Selected excerpt:
%%

Cabling Arrangement and A Look Inside
Sentey does a great job of giving you quite a bit of flexibility with the cables and connectors included. Dual ATX 4+4 / EPS12V connectors are present if needed and there are enough PCI-E connectors to run a trio of GPUs. Twelve SATA and six Molex connectors will take care of most of your peripherals and in case you need it there is a single FDD connector, too.
Rail distribution is as simple as it gets with a single 12V rail. There is no need to worry about load balancing here.
A Look Inside
As we always have with a Super Flower based PSU, a pair of heat sinks are present that run the length of the LTP1000-SM power supply.
Two Nippon Chemi-Con capacitors sit on the primary side of the power supply.
Nippon Chemi-Con capacitors are present on the secondary side of the LTP1000-SM as well.
Sentey utilizes its own 140mm dual ball bearing fan for cooling the power supply.
Test Results and Final Thoughts
Our load tests utilize a couple of FAST ATE active load testers and a variety of other equipment such as an oscilloscope, power conditioner, temperature probe and a power consumption meter. You can read more about our standard testing approach here.
The tests performed are based around six conceivable setups that are out there and progressively load down the PSU up to the power supply's limits or 1000W, whichever comes first. Since our test equipment's limits are equal to that of the Sentey LTP1000-SM 1000W power supply, we can test it to the maximum.
The above tests represent typical loads that we have measured from various systems and are meant to give a rough idea of where your computer might fall in line with our tests. Please keep in mind that each system is different and actual loads can vary greatly even with similar hardware.
Let's start by taking a look at the voltages to see how well this unit did during testing. Starting with the 12V rail, we see 2% regulation from start to finish with a total drop of .19V. The 5V rail managed to stay within 2% of specification with a total drop of .09V from start to finish. Moving towards the 3.3V rail, we see that regulation was within 2% of specification with a total voltage drop of .08V.

%%

Data excerpts:
%%

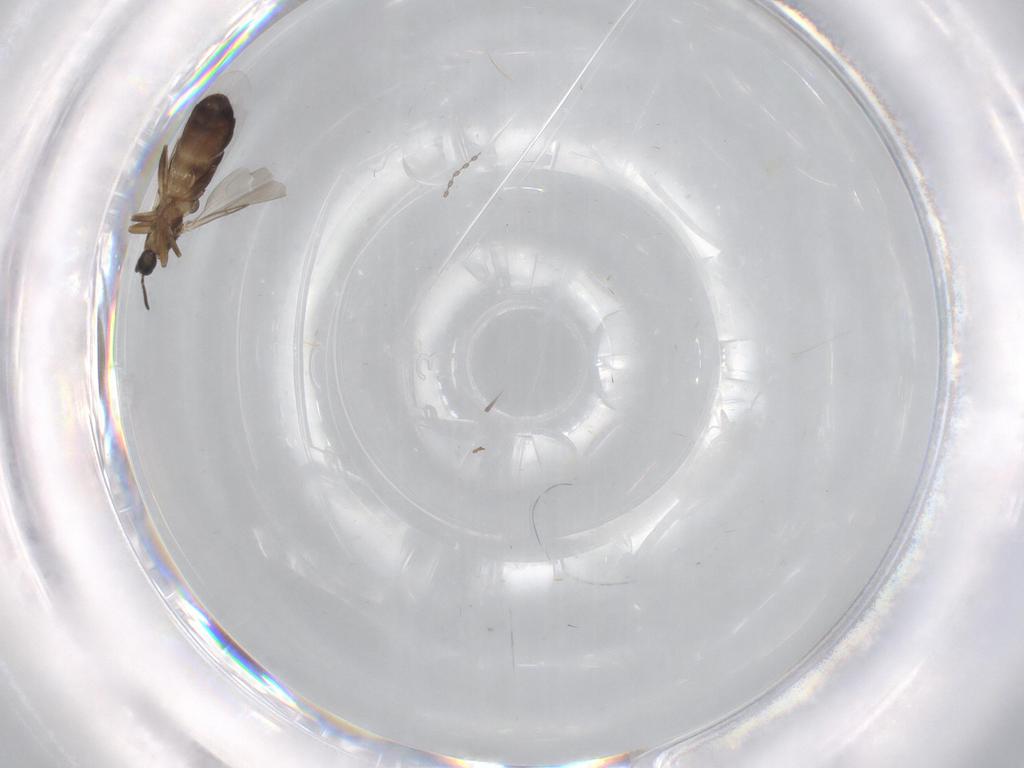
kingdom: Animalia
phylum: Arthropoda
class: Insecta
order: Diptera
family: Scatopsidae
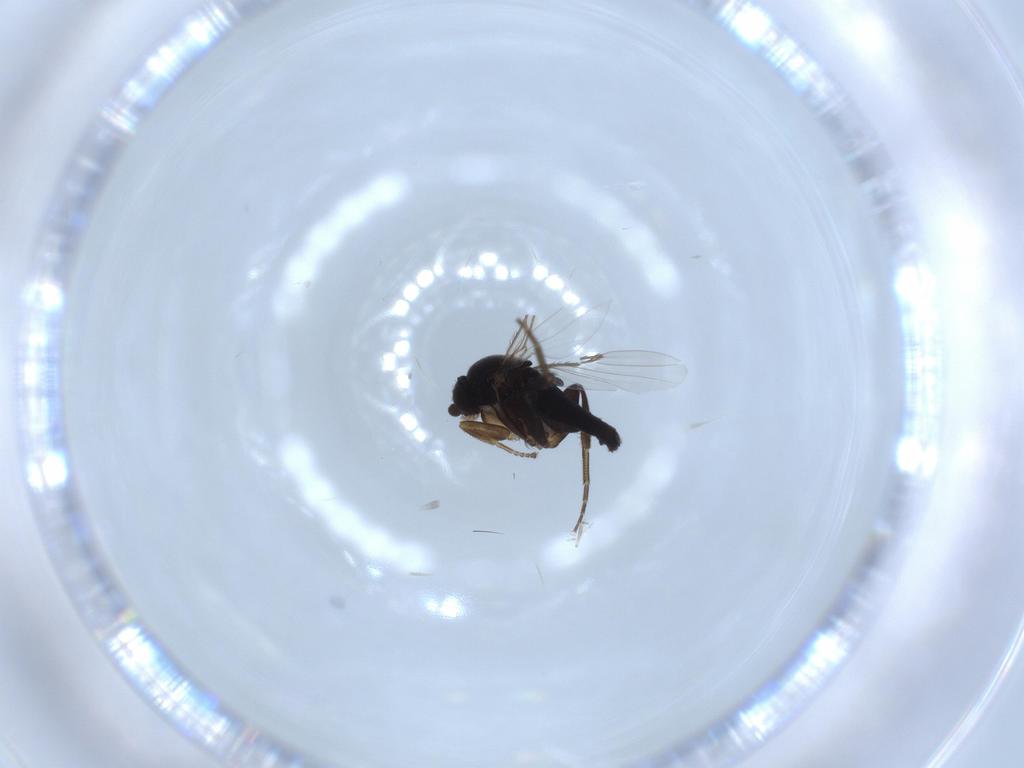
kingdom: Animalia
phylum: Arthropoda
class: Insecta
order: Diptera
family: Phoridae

%%

Directions:
a) In the power supply review, why is the Sentey LTP1000-SM able to be tested all the way to its maximum?
b) Summarize the power supply review in three sentences.
c) Write the next part of the power supply review, picking up after its last sentence.

Responses to the tasks:
a) The testers load the power supply up to its limits or 1000W, whichever comes first. Their test equipment's limits equal the LTP1000-SM's 1000W rating, so the unit can be tested to its full capacity.

b) The Sentey LTP1000-SM offers flexible cabling: dual ATX 4+4/EPS12V connectors, enough PCI-E connectors for three GPUs, twelve SATA, six Molex and one FDD connector, all on a single 12V rail. Inside are two heat sinks running its length, Nippon Chemi-Con capacitors on both the primary and secondary sides, and a 140mm dual ball bearing fan from Sentey. In load testing up to 1000W, the 12V, 5V and 3.3V rails each stayed within 2% regulation, with total drops of .19V, .09V and .08V.

c)
DC Output quality for the LTP1000-SM 1000W was excellent and well within specification. During Test 1, we saw 21mV of noise on our scope. When we increased the loads in Test 3, the ripple climbed to 21mV at a little under half load. During Test 6 under a load of 1000W, the oscilloscope showed a maximum of 31mv on noise on the 12V rail.
The Sentey LTP1000-SM 1000W is rated for 80 PLUS Platinum efficiency. This means that the power supply must perform at 90%/92%/89% efficiency at 20%/50%/100% loads respectively. As you can see, the LTP1000-SM passed on our bench, and wasn't close to failing at any point.
Just as Sentey did with the GSP850-SM, they made a wise choice in seeking out Super Flower to once again be their OEM. The Golden King power supplies have proven to be absolutely amazing given the price and performance that they offer. The LTP1000-SM that we received is one of the best that we have seen to date on top of it all.
The Voltage regulation is within 2% of specification across the board. DC output quality doesn't get much better either unless you are willing to spend quite a bit more for a power supply. Rounding things out as far as performance is concerned is the efficiency of the unit, and it performs at 80 PLUS Platinum levels, just as advertised. Sentey is bringing the unit to the market at a nice price point too, and when combined with the slighter longer warranty than most offer, it should be a winner.
All of that doesn't mean the power supply is without issues, though. The lack of OTP and OCP shouldn't be overlooked, especially when you're shelling out over $200 for a 1000W power supply. Sentey has some packaging issues that need addressed as well or else I fear they are going to be experiencing some higher than usual returns on new units, even if it is just cosmetic.